Inglis Laura K, Edwards Robert A
Flinders Accelerator for Microbiome Exploration, College of Science and Engineering, Flinders University, Bedford Park, SA 5042, Australia.
Microorganisms. 2022 Aug 19;10(8):1671. doi: 10.3390/microorganisms10081671.
The microbiome is an essential part of most ecosystems. It was originally studied mostly through culturing but relatively few microbes can be cultured, so much of the microbiome was left unexplored. The emergence of metagenomic sequencing techniques changed that and allowed the study of microbiomes from all sorts of habitats. Metagenomic sequencing also allowed for a more thorough exploration of prophages, viruses that integrate into bacterial genomes, and how they benefit their hosts. One issue with using open-access metagenomic data is that sequences added to databases often have little to no metadata to work with, so finding enough sequences can be difficult. Many metagenomes have been manually curated but this is a time-consuming process and relies heavily on the uploader to be accurate and thorough when filling in metadata fields and the curators to be working with the same ontologies. Using algorithms to automatically sort metagenomes based on either the taxonomic profile or the functional profile may be a viable solution to the issues with manually curated metagenomes, but it requires that the algorithm is trained on carefully curated datasets and using the most informative profile possible in order to minimize errors.

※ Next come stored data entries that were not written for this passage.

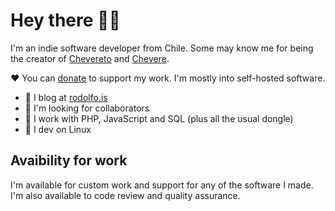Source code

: # Hey there 👋🏾

I'm an indie software developer from Chile. Some may know me for being the creator of [Chevereto](https://chevereto.com/) and [Chevere](https://chevere.org/).

❤ You can [donate](https://paypal.me/RodolfoBerrios) to support my work. I'm mostly into self-hosted software.

- 📝 I blog at [rodolfo.is](https://rodolfo.is/)
- 👀 I'm looking for collaborators
- 🥑 I work with PHP, JavaScript and SQL (plus all the usual dongle) 
- 🐧 I dev on Linux

## Avaibility for work

I'm available for custom work and support for any of the software I made. I'm also available to code review and quality assurance.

微生物群落是大多数生态系统的重要组成部分。它最初主要通过培养进行研究,但能够培养的微生物相对较少,因此大部分微生物群落仍未得到探索。宏基因组测序技术的出现改变了这一状况,使得对各种栖息地的微生物群落进行研究成为可能。宏基因组测序还使得对原噬菌体(整合到细菌基因组中的病毒)及其如何使宿主受益进行更深入的探索成为可能。使用开放获取的宏基因组数据存在的一个问题是,添加到数据库中的序列通常几乎没有或根本没有元数据可供使用,因此很难找到足够的序列。许多宏基因组已进行人工整理,但这是一个耗时的过程,并且在很大程度上依赖于上传者在填写元数据字段时准确、全面,以及整理者使用相同的本体。使用算法根据分类学概况或功能概况自动对宏基因组进行分类,可能是解决人工整理宏基因组问题的一个可行方案,但这需要在经过精心整理的数据集上对算法进行训练,并使用信息量最大的概况,以尽量减少错误。